───── RECORDS PROVIDED
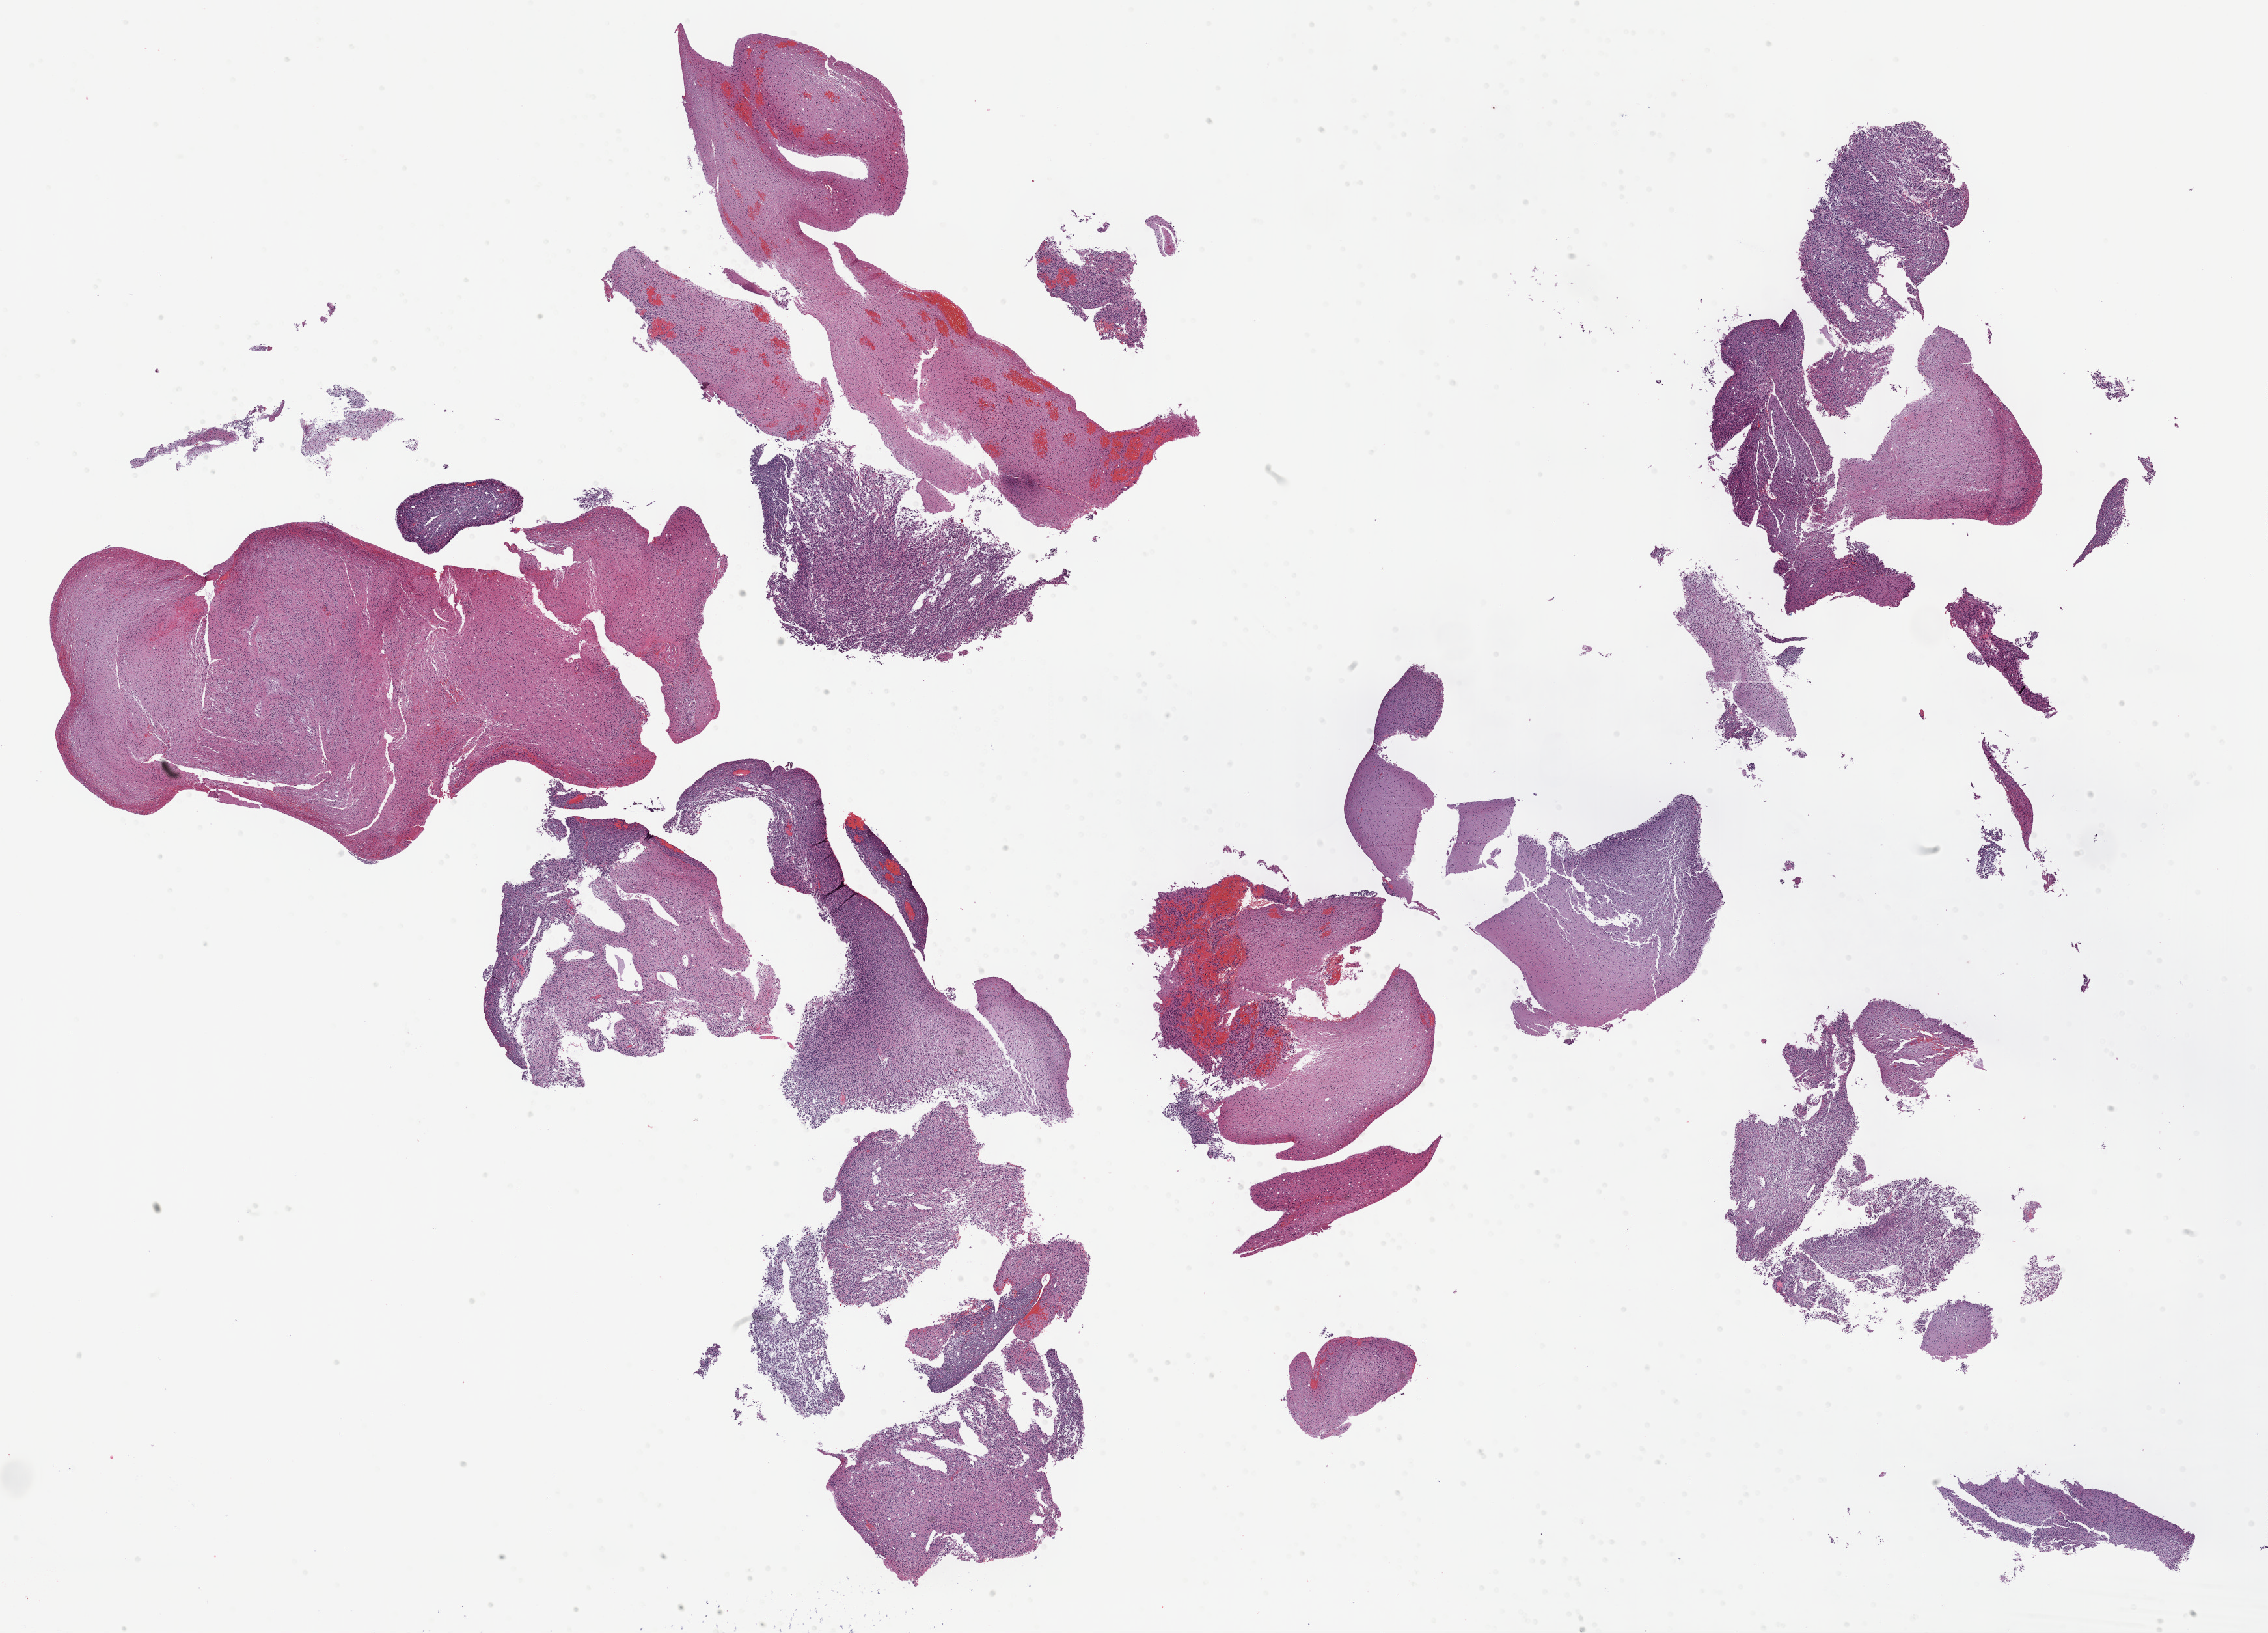
Whole-slide histology image, H&E, shown as a low-resolution overview of the whole scanned area (about 28.2 x 20.3 mm). Formalin-fixed paraffin-embedded (FFPE) diagnostic section. Primary tumour sample from the brain. Patient: female, age at initial diagnosis 44 years. Histologic grade: G3 (poorly differentiated).
Diagnosis: Astrocytoma, anaplastic (cerebrum). Laterality: left.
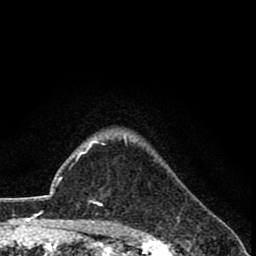
Breast MRI (dynamic contrast-enhanced), one axial slice; position 63 of 78 along the scan axis; cropped to one breast; dynamic contrast-enhanced series, time point 2 of 8 at this slice position (early post-contrast); 1.5 T; TE 2.7 ms, TR 6.8 ms; 256 × 256 image matrix. Female patient.
Annotated regions visible in this slice (semi-automatic segmentation, software-assisted and operator-edited):
- enhancing-tissue mask used for the functional tumour volume (all voxels passing the contrast-enhancement thresholds inside the analysis volume; usually the tumour): bounding box [x1, y1, x2, y2] px = [91, 142, 127, 206]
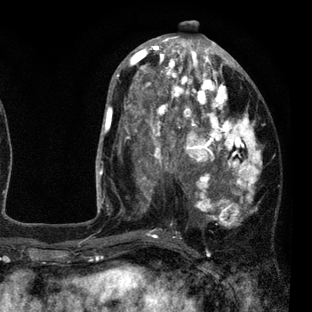
Breast MRI (dynamic contrast-enhanced), one axial slice. Position 40 of 80 along the scan axis. Cropped to one breast. Dynamic contrast-enhanced series, time point 2 of 7 at this slice position (early post-contrast). 3 T. TE 2.2 ms, TR 5.5 ms. 2 mm slice thickness. 312 × 312 image matrix, field of view 183 × 183 mm. Female patient.
Outlined on this slice (semi-automatically segmented with operator editing):
- enhancing-tissue mask used for the functional tumour volume (all voxels passing the contrast-enhancement thresholds inside the analysis volume; usually the tumour): bounding box [x1, y1, x2, y2] px = [108, 45, 262, 237]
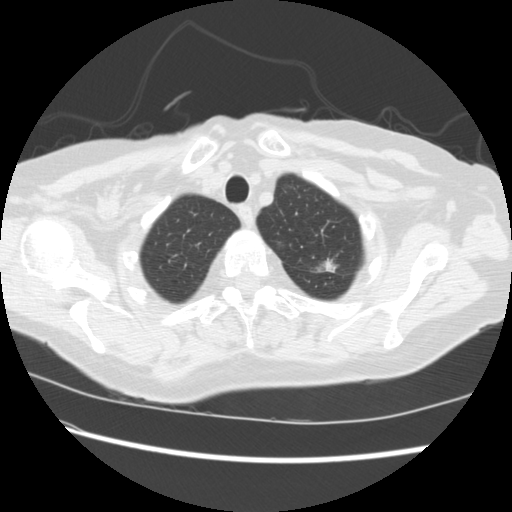
Low-dose screening chest CT, one axial slice; position 191 of 224 along the scan axis; 120 kVp; lung window (W 1500 / L -600 HU); 2.5 mm slice thickness; 512 × 512 image matrix, field of view 340 × 340 mm.
Outlined on this slice (expert manual segmentation):
- lesion 1 (tumor, upper lobe of left lung): bounding box <322,260,336,272> (left, top, right, bottom; pixels)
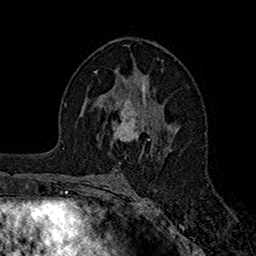
Breast MRI (dynamic contrast-enhanced), one axial slice; position 90 of 160 along the scan axis; cropped to one breast; dynamic contrast-enhanced series, time point 2 of 7 at this slice position (early post-contrast); 1.5 T; TE 2.7 ms, TR 5.2 ms; 256 × 256 image matrix, field of view 158 × 158 mm. Female patient.
Outlined on this slice (semi-automatically segmented with operator editing):
- enhancing-tissue mask used for the functional tumour volume (all voxels passing the contrast-enhancement thresholds inside the analysis volume; usually the tumour): bounding box [x1, y1, x2, y2] px = [112, 95, 146, 154]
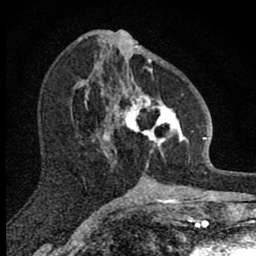
Breast MRI (dynamic contrast-enhanced), one axial slice. Position 38 of 80 along the scan axis. Cropped to one breast. Dynamic contrast-enhanced series, time point 2 of 8 at this slice position (early post-contrast). 1.5 T. TE 2.8 ms, TR 7.8 ms. 256 × 256 image matrix, field of view 130 × 130 mm. Female patient.
Structures marked on this image (semi-automatic segmentation, software-assisted and operator-edited):
- enhancing-tissue mask used for the functional tumour volume (all voxels passing the contrast-enhancement thresholds inside the analysis volume; usually the tumour): bounding box <101,58,188,169> (left, top, right, bottom; pixels)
──────────
AIM OF THE TASK: Transcribe exactly each line of the records from the start up to and including the one with "- lesion 1 (tumor, upper", and leave out every picture.

TASK OUTPUT:
Whole-slide histology image, H&E, shown as a low-resolution overview of the whole scanned area (about 28.2 x 20.3 mm). Formalin-fixed paraffin-embedded (FFPE) diagnostic section. Primary tumour sample from the brain. Patient: female, age at initial diagnosis 44 years. Histologic grade: G3 (poorly differentiated).
Diagnosis: Astrocytoma, anaplastic (cerebrum). Laterality: left.
Breast MRI (dynamic contrast-enhanced), one axial slice; position 63 of 78 along the scan axis; cropped to one breast; dynamic contrast-enhanced series, time point 2 of 8 at this slice position (early post-contrast); 1.5 T; TE 2.7 ms, TR 6.8 ms; 256 × 256 image matrix. Female patient.
Annotated regions visible in this slice (semi-automatic segmentation, software-assisted and operator-edited):
- enhancing-tissue mask used for the functional tumour volume (all voxels passing the contrast-enhancement thresholds inside the analysis volume; usually the tumour): bounding box [x1, y1, x2, y2] px = [91, 142, 127, 206]
Breast MRI (dynamic contrast-enhanced), one axial slice. Position 40 of 80 along the scan axis. Cropped to one breast. Dynamic contrast-enhanced series, time point 2 of 7 at this slice position (early post-contrast). 3 T. TE 2.2 ms, TR 5.5 ms. 2 mm slice thickness. 312 × 312 image matrix, field of view 183 × 183 mm. Female patient.
Outlined on this slice (semi-automatically segmented with operator editing):
- enhancing-tissue mask used for the functional tumour volume (all voxels passing the contrast-enhancement thresholds inside the analysis volume; usually the tumour): bounding box [x1, y1, x2, y2] px = [108, 45, 262, 237]
Low-dose screening chest CT, one axial slice; position 191 of 224 along the scan axis; 120 kVp; lung window (W 1500 / L -600 HU); 2.5 mm slice thickness; 512 × 512 image matrix, field of view 340 × 340 mm.
Outlined on this slice (expert manual segmentation):
- lesion 1 (tumor, upper lobe of left lung): bounding box <322,260,336,272> (left, top, right, bottom; pixels)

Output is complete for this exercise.